Colombian fracking edges closer to reality
Mindful of the country's energy security, the government is looking towards its shale assets
Colombian president Ivan Duque is no stranger to controversy. His attempts to alter a landmark war crimes tribunal this year, the special jurisdiction for peace (JEP), were sizeably defeated in the House of Representatives, only for cross-party disputes to return the veto back to the Constitutional Court. Now he aims to resurrect an equally contentious issue: fracking.
Colombia has mooted fracking for several years. In 2014, the government offered up several shale blocks for auction, but no licenses were approved. This year, two shale pilot projects were shelved by licensing authority Anla after operators US independent ConocoPhilips (80pc stake) and Canada's Canacol (20pc stake) failed to meet minimum environmental requirements.
Despite environmental concerns, Colombia is now being forced to address its rapidly depleting oil and gas reserves. The last estimate, undertaken in 2018, projected the country had only 6.2 years of proven oil reserves remaining, while state-owned oil and gas firm Ecopetrol, despite adding 307mn bl oe to proven reserves in 2018, has only slightly better figures at 7.2 years.
"No major discoveries of the likes of Caño Limón in the 1980s or Cusiana Cupiagua in the 1990s, or the massive expansion of Rubiales in the 2000s have been seen since," says John Padilla, managing director at IPD Latin America, an energy consultancy. "Colombia's unconventionals prospectivity has the potential alone to triple proven oil reserves, based on government estimates."
An about turn
Last year, throughout the electoral campaign, Duque promised he would not allow any development of fracking, should he be victorious. But, since taking office, he appears to be backtracking. In February, a commission of experts set up by the government to assess the feasibility of widescale fracking recommended provisional pilot tests to assess the potential impact on local communities and water supplies.
On 3 May, Congress approved the government's national development plan (NDP). While the legislation does not specifically cite either "fracking" or "unconventionals", the plan names another document as integral to the NDP. Within this document, it highlights the importance of carrying out research and pilot explorations to guarantee exploration in a responsible manner.
"The Colombian NDP, recently approved, allows the national hydrocarbon agency to establish areas for exploration and production of unconventional resources in Colombia," says Armando Montes, manager Latin America at GLJ Petroleum Consultants, a consulting firm. "This development plan also requires the minister of energy and the minister of environment to update (if necessary) the regulations towards the exploration and production of these resources."
Ecopetrol is expected to lead the fracking pilots. In its budget, the company has allocated $500mn to invest in 20 test wells over the next three years.
Last year was a particularly strong one for the company.
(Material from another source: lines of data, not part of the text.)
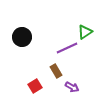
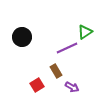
red square: moved 2 px right, 1 px up
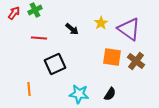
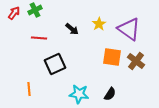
yellow star: moved 2 px left, 1 px down
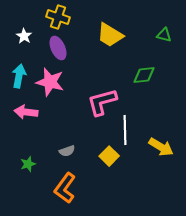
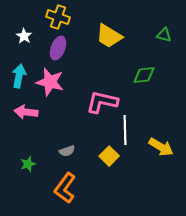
yellow trapezoid: moved 1 px left, 1 px down
purple ellipse: rotated 45 degrees clockwise
pink L-shape: rotated 28 degrees clockwise
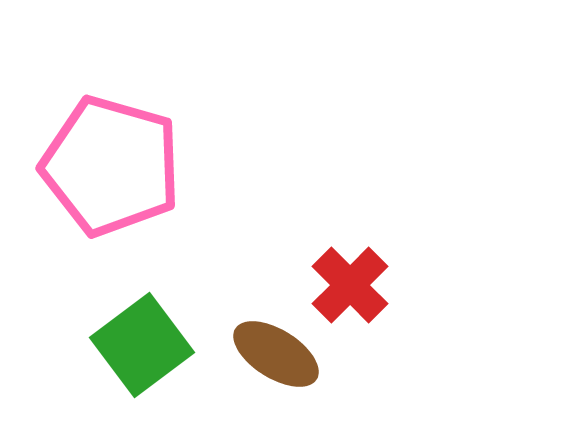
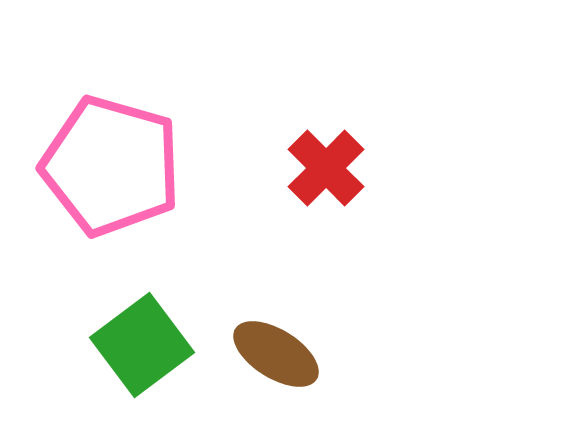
red cross: moved 24 px left, 117 px up
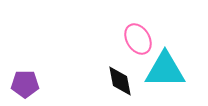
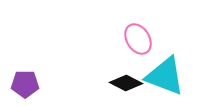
cyan triangle: moved 6 px down; rotated 21 degrees clockwise
black diamond: moved 6 px right, 2 px down; rotated 52 degrees counterclockwise
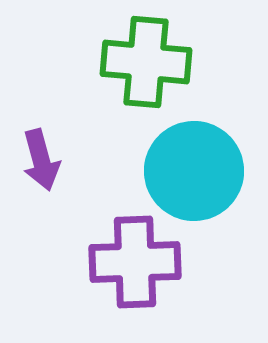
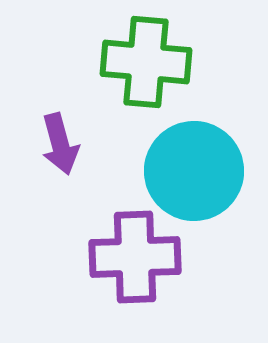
purple arrow: moved 19 px right, 16 px up
purple cross: moved 5 px up
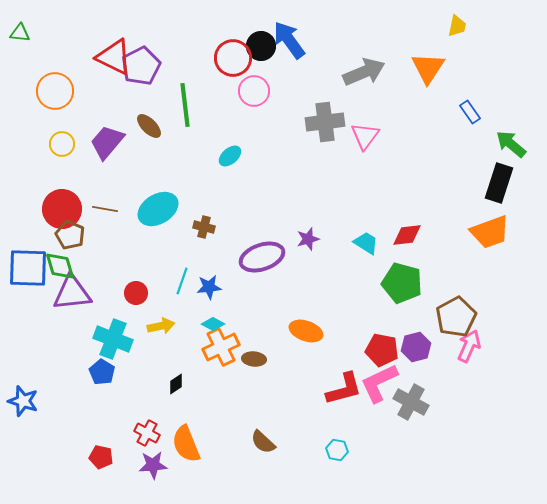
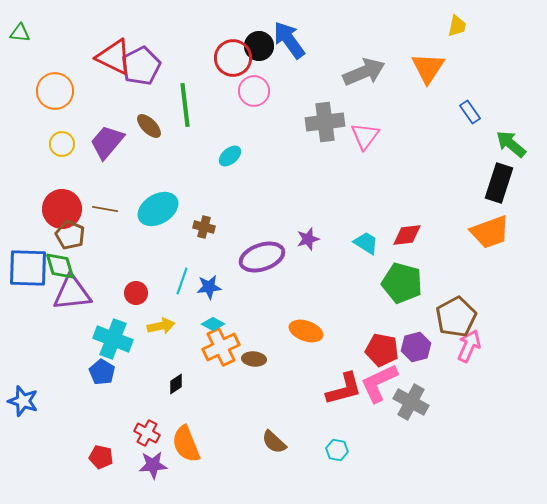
black circle at (261, 46): moved 2 px left
brown semicircle at (263, 442): moved 11 px right
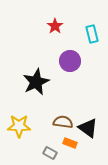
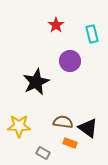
red star: moved 1 px right, 1 px up
gray rectangle: moved 7 px left
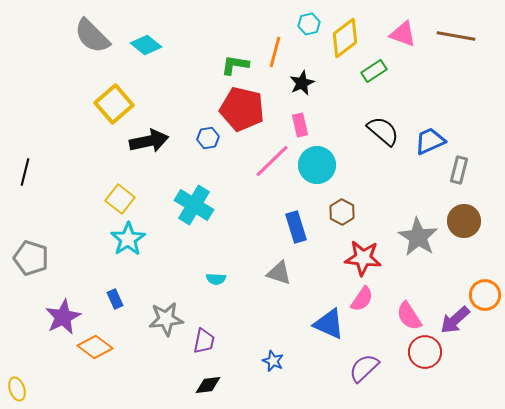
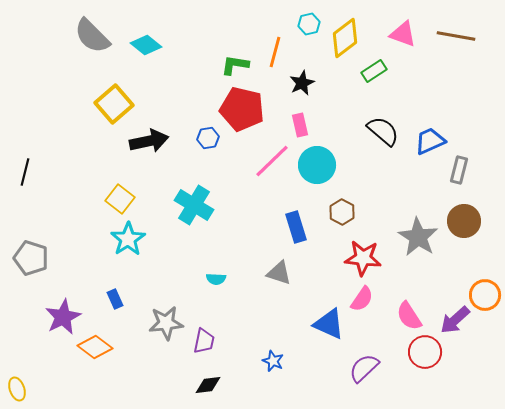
gray star at (166, 319): moved 4 px down
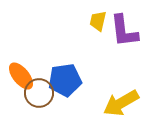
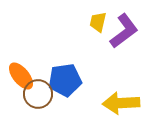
yellow trapezoid: moved 1 px down
purple L-shape: rotated 120 degrees counterclockwise
brown circle: moved 1 px left, 1 px down
yellow arrow: rotated 27 degrees clockwise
Net profit totalled COP11.6tn ($3.48bn), the highest in five years, while Ebitda stood at COP30.8tn, the highest ever recorded. The company also reduced its gross debt /Ebitda ratio to 1.2 in 2018, down from 1.9 in 2017, the lowest in five years, and paid off $2.5bn in debt. In total, the state firm achieved annual production of 720,000bl/d oe.
"Ecopetrol is the only company to be given the go-ahead. Do not expect much development from other private companies," says Eileen Gavin, senior Latin America analyst at Verisk Maplecroft, a risk consultancy.
Despite the government push, there is still plenty of opposition to fracking. On 2 May, before the NDP went to congressional vote, the House of Representatives, backed by 50 parliamentarians from the Green Alliance, Alternative Democratic Pole, MAIS (Movimento Alternativo Indígena y Social), Farc and a section of the liberal party presented a proposal to try to remove fracking from the NDP. The proposal was defeated by 91 votes to 27.
Carlos Andrés Santiago, spokesman for the Alianza Colombia Libre de Fracking, an anti-fracking organisation, highlighted the confusion surrounding the lack of regulatory framework, adding that, without one, the pilots would be illegal.
There is also the security situation in Colombia, should the pilots go ahead and prove successful. This year the Transandino and Caño Limón pipelines, while not close to potential unconventional resources, have frequently been attacked. The stand-off between the government and the National Liberation Army has been particularly tense following a car bombing in Bogotá in January and shows no sign of easing. Unconventional assets are also often near indigenous lands, which could pose further headaches.